Stir Crazy - stir fry recipes
Vegetarian Times, May, 2000 by Peter A. Cervoni
1. In large bowl, combine arame and 3 cups cold water. Let stand until softened, about 10 minutes. Drain; set aside.
2. Meanwhile, in wok, bring 2 1/2 quarts lightly salted water to a boil over high heat. Add broccoli and cook just until dark green, about 30 seconds. Drain well; set aside. Dry wok.
3. Return wok to high heat and add 1 tablespoon olive oil. Add mushrooms and 1 teaspoon salt and stir-fry until tender, about 3 minutes. Transfer to medium bowl and set aside.
4. Return wok to high heat and add 1 tablespoon olive oil. Add carrot and snow peas and stir-fry 1 minute. Add cabbage, bok choy and remaining 1 teaspoon salt and stir-fry 1 minute. Gradually drizzle broth around outer perimeter of vegetables (not in center). Cover and cook 1 minute. Transfer to large bowl; set aside. Rinse and dry wok.
5. Set wok over medium heat and add remaining 1 tablespoon olive oil. Add garlic, scallions and ginger and stir-fry 1 minute. Add orange juice, any liquid that has exuded from vegetable mixture in step 4 and miso. Stir vigorously with wire whisk to break up miso.
6. As liquid comes to a boil, add kudzu mixture and whisk vigorously until well combined, about 1 minute. Reduce heat to medium-low and add soy sauce, reserved mushrooms, broccoli, vegetables and arame. Stir-fry until heated through, about 2 minutes. Toss in sesame seeds and sesame oil and serve.
PER SERVING: 207 CAL.; 8G PROT.; 11G TOTAL FAT (1G SAT. FAT); 24G CARB.; 0 CHOL.; 656MG SOD.; 6 G FIBER
Pasta with Portobello Mushrooms in Mustard Sauce
6 SERVINGS
EGG- & DAIRY-FREE
Talk about fusion! This recipe combines Italian pasta and a French-style pan sauce flavored with Japanese mirin--all cooked in a Chinese wok. It also proves you can use this implement for just about anything. For best results, choose a short pasta shape that will hold the sauce.

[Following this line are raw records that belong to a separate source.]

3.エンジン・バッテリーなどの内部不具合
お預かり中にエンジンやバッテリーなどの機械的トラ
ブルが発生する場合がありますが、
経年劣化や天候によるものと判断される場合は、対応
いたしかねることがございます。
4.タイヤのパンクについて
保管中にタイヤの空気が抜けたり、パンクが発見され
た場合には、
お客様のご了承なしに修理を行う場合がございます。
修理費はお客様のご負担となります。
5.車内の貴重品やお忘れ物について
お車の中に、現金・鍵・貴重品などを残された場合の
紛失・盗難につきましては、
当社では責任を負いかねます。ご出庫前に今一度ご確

1/4 cup pine nuts (1 1/4 oz.) 2 1/2 cups small dried pasta shapes, such as orecchiette or gnocchi (9 oz.) 2 1/2 Tbs. olive oil 8 oz. portobello mushrooms, stemmed and thinly sliced (4 cups) 1 1/2 tsp. salt 6 medium cloves garlic, finely chopped 1 large red onion, thinly sliced 1 1/2 Tbs. minced fresh rosemary 1/2 to 1 tsp. red pepper flakes 1/4 cup vegetable broth 1/2 cup mirin or dry white wine 1/2 cup Dijon mustard
1. In dry wok, cook pine nuts over low heat, stirring often, until lightly toasted, 2 to 3 minutes. Transfer to plate and set aside.
2. In same wok, bring 2 1/2 quarts lightly salted water to a boil over high heat. Add pasta; stir to prevent sticking. Cook, stirring occasionally, until just tender, 10 to 12 minutes. Drain well and set aside. Dry wok.
3. Set wok over high heat and add 1 1/2 tablespoons oil. Add mushrooms and 1 teaspoon salt and stir-fry until tender, about 2 minutes. Transfer to medium bowl and set aside.
4. Return wok to high heat and add remaining 1 tablespoon oil. Add garlic and onion and stir-fry 1 1/2 minutes. Add remaining 1/2 teaspoon salt, rosemary and pepper flakes and stir-fry 1 1/2 minutes. Add broth and bring to a boil. Reduce heat to low and simmer 2 minutes, scraping up brown bits from bottom of wok. Add to bowl with mushrooms.